# Moral vs Manning



## Radop (25 Nov 2006)

I have been discussing the above issue with other Snr NCOs and thought I would put it out in this forum.  Are we actually loosing more people by keeping the deadwood by negatively influencing the good ones to get out because they feel they are getting the same treatment as those who perform poorly?

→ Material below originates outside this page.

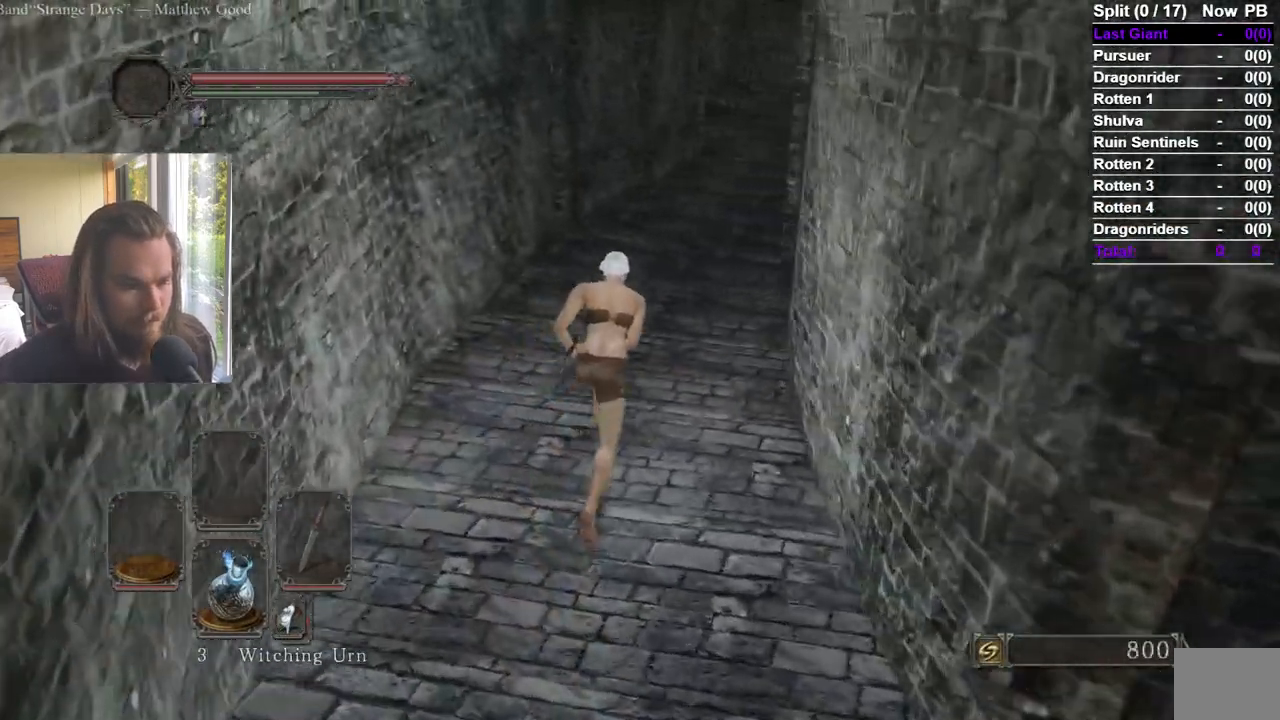
{"buttons": ["B"], "left_stick": "up", "right_stick": "center", "events": [[116, "right_stick", "center"]]}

In Pet, we released people who were not performing and made sure that our paperwork was completed properly and all the related information could be easily obtained to prove the point.  In Kingston, when the subject was brought up, it is always said that "We can't do that right now because our numbers are too low."  We maintained our numbers but the number of people who could not deploy kept climbing.  We have soldiers now with Developing PERs who will be promoted to MCpl this year.  This situation eventually will hurt the Sig Op trade and other trades were it doesn't matter how you do, you will get promoted due to a lack of numbers.

What I would rather see is that we be short at the MCpl/Sgt level and work at getting the younger soldiers experienced to fill the role as MCpls.  Have the Cpls fill the role of a MCpl to prove that they can do the job and send them on a PLQ course to see if they can handle the leadership role.  Once they have proven themselves as reliable leaders, then promote them.


----------



## Sig_Des (25 Nov 2006)

This is a HUGE problem in the Comm Res.

You are constantly finding fresh young Masterjacks filling in the roles of Tp WOs, and people who are just not ready being sent on courses, such as PLQ, and then automatically getting their leafs.

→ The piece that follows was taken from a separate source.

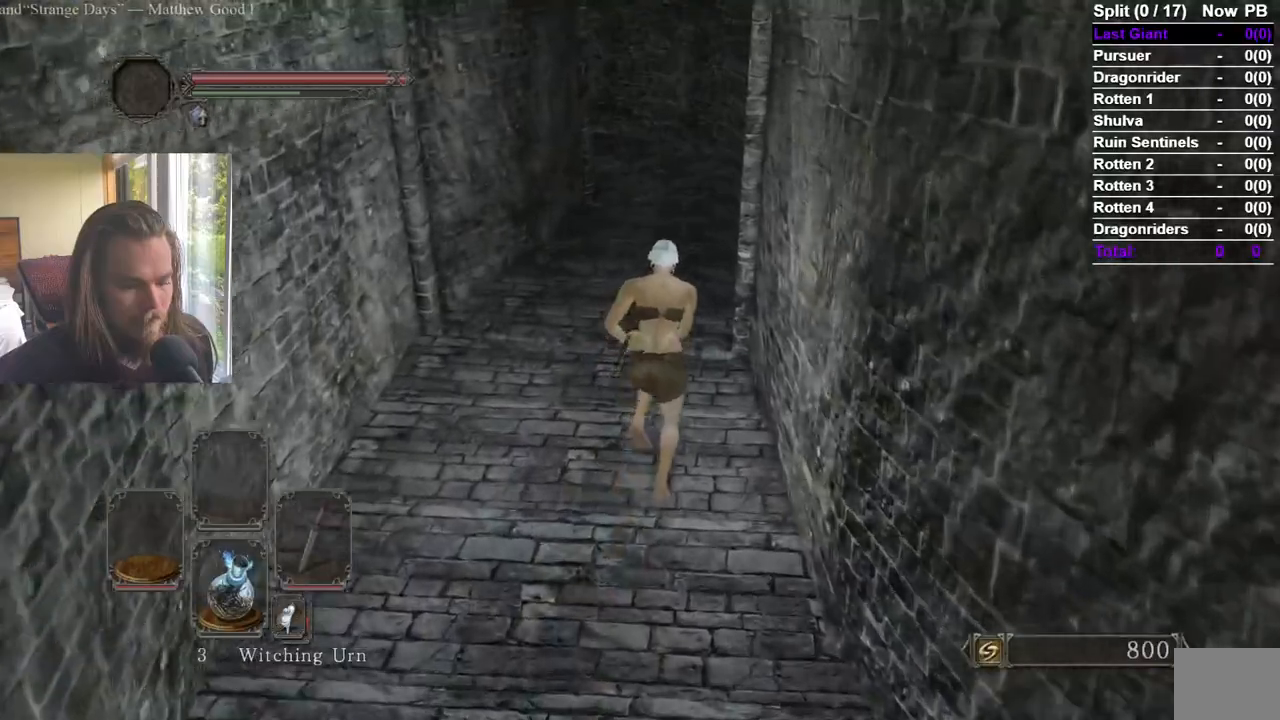
{"buttons": ["B"], "left_stick": "up", "right_stick": "center", "events": []}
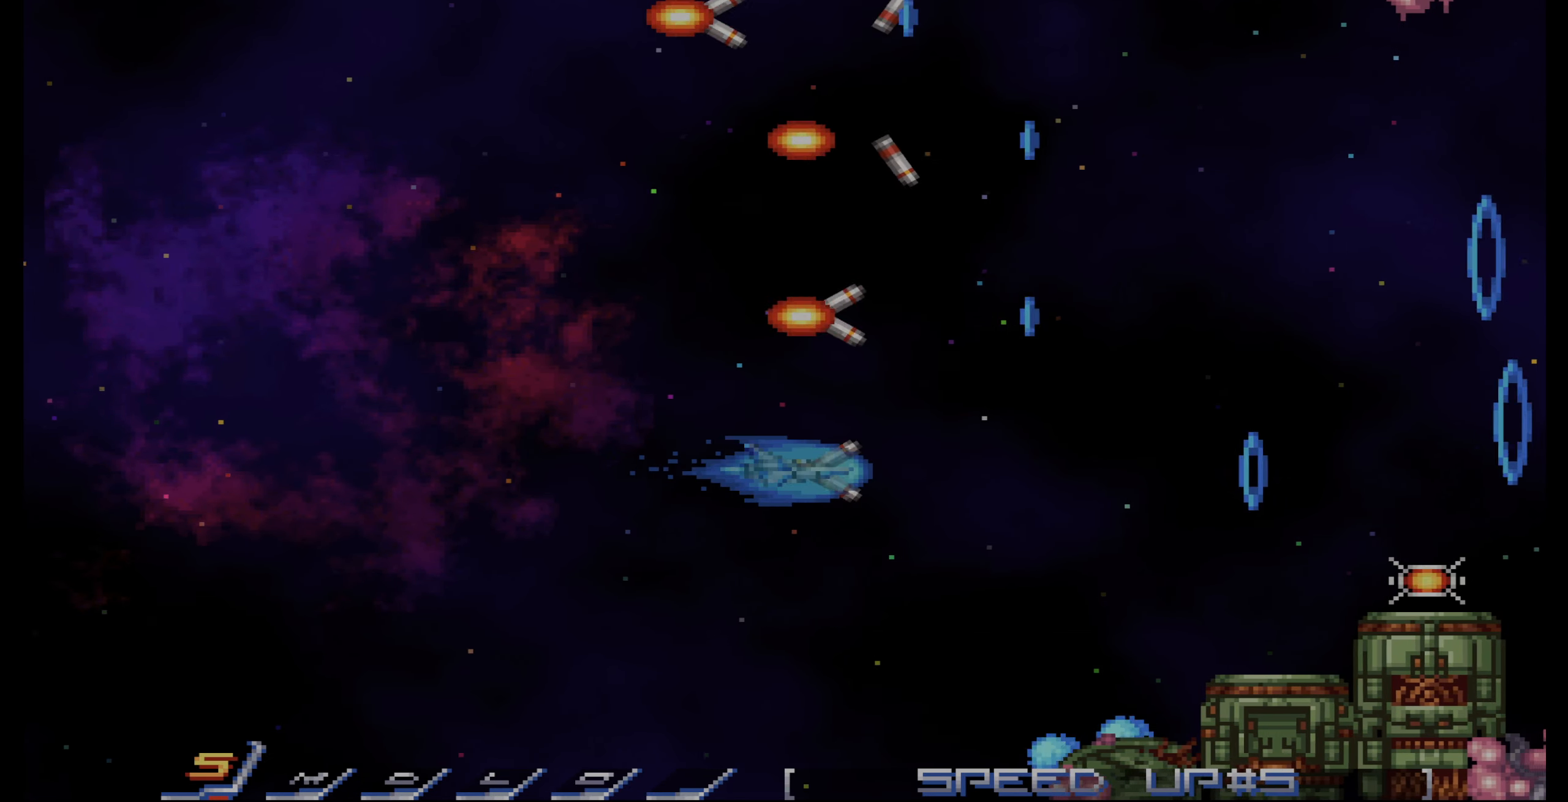
Gameplay with a controller (PlayStation layout); each line is a JSON object with the inputs held at the frame after it (dt_ms = milliseconds from this image to that frame). "events" lists button and stick changes between this image and that frame as [ms after this image, input, new state], when the widget could be followed in between. Not read: L3 R3.
{"dt_ms": 500, "buttons": ["CROSS"], "events": [[17, "DPAD_LEFT", "down"], [67, "DPAD_LEFT", "up"], [117, "DPAD_DOWN", "up"], [217, "DPAD_DOWN", "down"], [317, "DPAD_DOWN", "up"]]}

I would rather see senior Cpls being given more leadership roles, and once having some experience, getting their leafs. Gives them a better background trade and experience-wise.


----------



## 211RadOp (27 Nov 2006)

I hate to say this, but I agree with you RadOp 



			
				Radop said:
			
		

> We have soldiers now with Developing PERs who will be promoted to MCpl this year.  This situation eventually will hurt the Sig Op trade and other trades were it doesn't matter how you do, you will get promoted due to a lack of numbers.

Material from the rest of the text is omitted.